Tuesday, September 29, 2015

Landscape Oil Painting For Beginners

Oil painting is a slow but rewarding process.


Painting is a difficult but rewarding pursuit. It can take years to achieve real proficiency, but learning can still be a fulfilling process. Landscape is a classic format for painting. For beginners, start with a landscape with simple features that you can break down into larger shapes.


Paint


You will need a full range of oil colors. Red, orange, yellow, green, blue, purple, black, white and earth colors such as burnt and raw sienna, raw umber and yellow ochre form a good palette. Add colors as you wish, but all the colors you need for a landscape can be mixed from this basic palette.


Brushes and Equipment


The types of brushes you use are important. Natural bristle brushes (such as hog bristle) are good for oil.

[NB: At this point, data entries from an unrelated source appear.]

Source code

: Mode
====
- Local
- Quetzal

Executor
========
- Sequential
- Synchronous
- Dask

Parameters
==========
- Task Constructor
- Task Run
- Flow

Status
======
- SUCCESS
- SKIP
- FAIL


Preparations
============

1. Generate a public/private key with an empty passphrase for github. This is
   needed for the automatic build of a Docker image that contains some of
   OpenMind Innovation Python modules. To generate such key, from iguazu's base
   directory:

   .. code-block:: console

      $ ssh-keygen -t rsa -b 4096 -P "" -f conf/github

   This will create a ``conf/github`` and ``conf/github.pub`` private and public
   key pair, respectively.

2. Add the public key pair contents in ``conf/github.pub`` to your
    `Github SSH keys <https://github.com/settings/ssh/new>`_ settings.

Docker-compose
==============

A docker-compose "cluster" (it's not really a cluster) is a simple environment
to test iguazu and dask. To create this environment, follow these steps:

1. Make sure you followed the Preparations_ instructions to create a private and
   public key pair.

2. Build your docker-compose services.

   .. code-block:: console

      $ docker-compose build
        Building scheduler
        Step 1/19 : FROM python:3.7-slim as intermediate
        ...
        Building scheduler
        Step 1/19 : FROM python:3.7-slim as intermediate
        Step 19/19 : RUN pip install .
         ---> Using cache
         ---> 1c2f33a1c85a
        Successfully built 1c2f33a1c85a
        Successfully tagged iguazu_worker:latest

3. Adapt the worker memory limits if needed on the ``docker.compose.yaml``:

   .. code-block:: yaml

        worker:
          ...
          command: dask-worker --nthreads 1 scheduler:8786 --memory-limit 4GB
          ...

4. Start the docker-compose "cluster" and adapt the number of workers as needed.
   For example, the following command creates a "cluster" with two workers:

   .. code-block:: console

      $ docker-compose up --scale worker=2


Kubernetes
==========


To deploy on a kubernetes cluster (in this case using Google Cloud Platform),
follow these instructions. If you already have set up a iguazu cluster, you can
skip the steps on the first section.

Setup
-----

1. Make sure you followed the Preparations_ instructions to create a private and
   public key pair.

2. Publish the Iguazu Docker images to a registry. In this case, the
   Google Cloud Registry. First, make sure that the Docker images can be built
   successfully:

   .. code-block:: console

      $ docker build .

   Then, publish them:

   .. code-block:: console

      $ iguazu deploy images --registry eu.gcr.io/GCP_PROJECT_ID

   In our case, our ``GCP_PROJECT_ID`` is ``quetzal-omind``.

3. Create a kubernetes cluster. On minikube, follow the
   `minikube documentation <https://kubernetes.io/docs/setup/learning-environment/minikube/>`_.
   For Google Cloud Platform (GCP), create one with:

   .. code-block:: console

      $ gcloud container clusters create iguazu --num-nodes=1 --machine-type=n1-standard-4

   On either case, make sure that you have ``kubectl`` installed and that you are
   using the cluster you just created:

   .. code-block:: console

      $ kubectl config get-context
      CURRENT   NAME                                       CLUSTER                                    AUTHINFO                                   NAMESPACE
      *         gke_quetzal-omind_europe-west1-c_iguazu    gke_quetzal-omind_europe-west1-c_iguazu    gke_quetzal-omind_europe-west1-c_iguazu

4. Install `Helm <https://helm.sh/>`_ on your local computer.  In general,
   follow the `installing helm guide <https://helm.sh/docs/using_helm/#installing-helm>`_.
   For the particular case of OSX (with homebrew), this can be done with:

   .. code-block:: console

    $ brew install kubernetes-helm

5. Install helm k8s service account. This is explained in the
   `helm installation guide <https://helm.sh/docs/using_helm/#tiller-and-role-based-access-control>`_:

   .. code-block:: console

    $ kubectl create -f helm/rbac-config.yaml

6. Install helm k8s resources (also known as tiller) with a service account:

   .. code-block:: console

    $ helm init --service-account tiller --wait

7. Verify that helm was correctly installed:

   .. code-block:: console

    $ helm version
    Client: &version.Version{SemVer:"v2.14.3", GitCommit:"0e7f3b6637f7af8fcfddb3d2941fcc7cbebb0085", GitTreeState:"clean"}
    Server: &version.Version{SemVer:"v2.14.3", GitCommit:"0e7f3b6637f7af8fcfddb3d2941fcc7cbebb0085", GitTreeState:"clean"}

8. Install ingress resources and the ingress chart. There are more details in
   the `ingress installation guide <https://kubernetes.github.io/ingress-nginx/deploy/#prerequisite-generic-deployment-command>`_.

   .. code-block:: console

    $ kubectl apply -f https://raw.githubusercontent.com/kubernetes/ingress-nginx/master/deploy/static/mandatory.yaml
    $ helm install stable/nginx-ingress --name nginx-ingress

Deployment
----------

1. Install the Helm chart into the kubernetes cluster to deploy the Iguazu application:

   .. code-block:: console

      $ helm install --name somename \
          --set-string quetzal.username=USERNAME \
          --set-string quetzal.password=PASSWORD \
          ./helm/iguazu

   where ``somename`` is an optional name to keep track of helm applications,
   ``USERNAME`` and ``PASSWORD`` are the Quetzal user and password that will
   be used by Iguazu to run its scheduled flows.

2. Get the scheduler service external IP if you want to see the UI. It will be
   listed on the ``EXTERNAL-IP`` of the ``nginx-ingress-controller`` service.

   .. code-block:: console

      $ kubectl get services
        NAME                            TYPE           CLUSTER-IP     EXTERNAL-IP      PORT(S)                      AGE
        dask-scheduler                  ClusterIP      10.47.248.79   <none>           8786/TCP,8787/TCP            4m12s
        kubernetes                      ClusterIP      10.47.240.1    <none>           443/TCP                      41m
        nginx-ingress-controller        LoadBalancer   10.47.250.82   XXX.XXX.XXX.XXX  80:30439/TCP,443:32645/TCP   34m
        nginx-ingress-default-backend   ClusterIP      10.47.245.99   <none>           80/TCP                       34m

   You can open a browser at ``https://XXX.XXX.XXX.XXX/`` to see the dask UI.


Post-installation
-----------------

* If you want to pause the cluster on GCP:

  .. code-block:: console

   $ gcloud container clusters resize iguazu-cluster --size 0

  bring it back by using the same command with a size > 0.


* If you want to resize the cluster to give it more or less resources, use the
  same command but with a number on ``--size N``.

You mostly get what you pay for with brushes so get the best you can afford in a range of sizes, both round and flat. Bristle brushes are not expensive compared to sable. You need something to mix your paint on, a palette for acrylic or oil paint and a mixing tray with wells for watercolor, as well as a palette knife to mix the paint.


Layout the Landscape


A good drawing, like a good foundation, is important to a good finished landscape. Use a pencil or vine charcoal to sketch it onto your canvas. One trick is using a piece of cardboard with a rectangle the same relative dimensions of your painting surface cut out of it; use this to help you visualize the landscape and decide what will go into the painting and where the points on the landscape will meet the edges. Start with large shapes like the sky, horizon, a field or mass of trees and work into the smaller shapes. The drawing is the foundation not the finery, so save the details for the painting.


Painting


Start with thin washes of paint (diluted with mineral spirits) in colors close to the landscape colors. Mix a color on the palette or in one of the wells, thin it and apply with a large brush. Fill in bigger shapes. Thicken the paint as you go, taking your time and getting more specific with the color. The thicker, or impasto, paint should be saved for last. A painting may take just one, intense session or you may want to work on it over a long period.


Clean Up and Drying Time


Wash your brushes and tools directly after your painting session with soap and water. Store brushes upright in a jar or can so the bristles are not damaged. Oil paint takes at least overnight to dry, and usually a few days to dry completely, although very thick impasto can take weeks to dry thoroughly.